Prompt:
Each line of the records needs to be written out exactly, with any image left out.

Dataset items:
^^^^

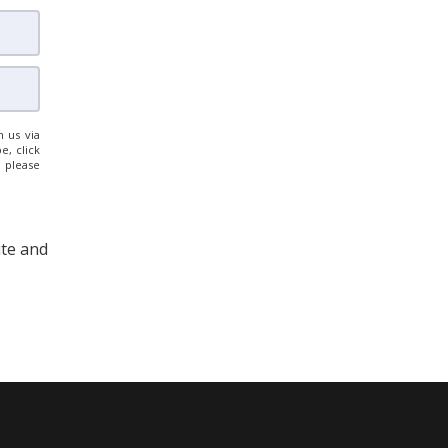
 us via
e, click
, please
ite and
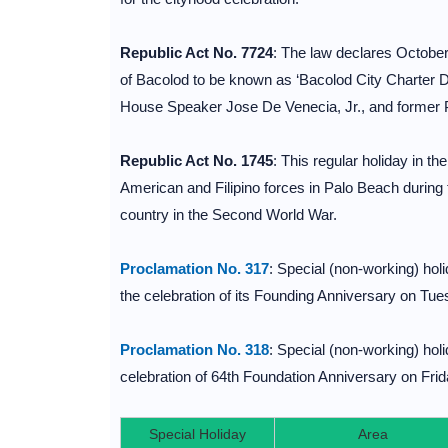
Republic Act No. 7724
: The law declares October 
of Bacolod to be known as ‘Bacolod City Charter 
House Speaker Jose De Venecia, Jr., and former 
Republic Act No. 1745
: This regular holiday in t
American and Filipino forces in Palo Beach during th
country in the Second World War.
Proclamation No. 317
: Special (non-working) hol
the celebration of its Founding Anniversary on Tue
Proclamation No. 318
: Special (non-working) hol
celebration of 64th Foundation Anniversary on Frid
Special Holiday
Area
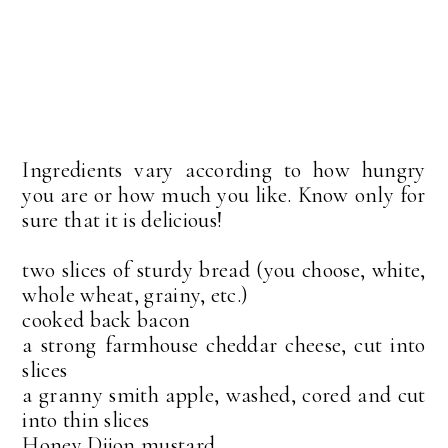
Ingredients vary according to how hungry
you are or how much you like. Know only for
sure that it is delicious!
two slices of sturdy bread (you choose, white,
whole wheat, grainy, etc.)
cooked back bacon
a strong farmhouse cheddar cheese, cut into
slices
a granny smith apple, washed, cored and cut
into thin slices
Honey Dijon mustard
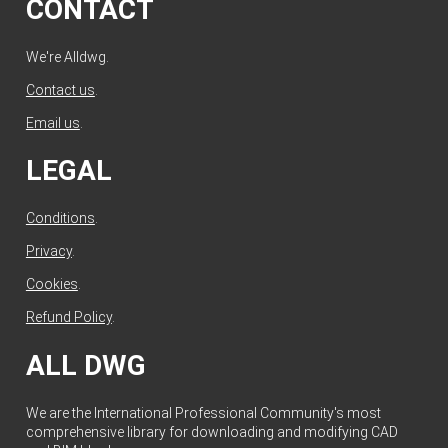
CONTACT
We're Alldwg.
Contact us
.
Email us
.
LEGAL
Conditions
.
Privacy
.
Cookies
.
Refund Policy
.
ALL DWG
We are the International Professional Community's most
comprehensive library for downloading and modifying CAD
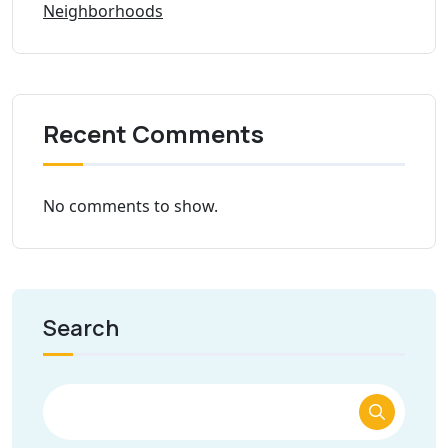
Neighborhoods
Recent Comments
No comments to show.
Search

^^^^

Answer for the task:
 us via
e, click
, please
ite and
Republic Act No. 7724
: The law declares October 
of Bacolod to be known as ‘Bacolod City Charter 
House Speaker Jose De Venecia, Jr., and former 
Republic Act No. 1745
: This regular holiday in t
American and Filipino forces in Palo Beach during th
country in the Second World War.
Proclamation No. 317
: Special (non-working) hol
the celebration of its Founding Anniversary on Tue
Proclamation No. 318
: Special (non-working) hol
celebration of 64th Foundation Anniversary on Frid
Special Holiday
Area
Ingredients vary according to how hungry
you are or how much you like. Know only for
sure that it is delicious!
two slices of sturdy bread (you choose, white,
whole wheat, grainy, etc.)
cooked back bacon
a strong farmhouse cheddar cheese, cut into
slices
a granny smith apple, washed, cored and cut
into thin slices
Honey Dijon mustard
CONTACT
We're Alldwg.
Contact us
.
Email us
.
LEGAL
Conditions
.
Privacy
.
Cookies
.
Refund Policy
.
ALL DWG
We are the International Professional Community's most
comprehensive library for downloading and modifying CAD
Neighborhoods
Recent Comments
No comments to show.
Search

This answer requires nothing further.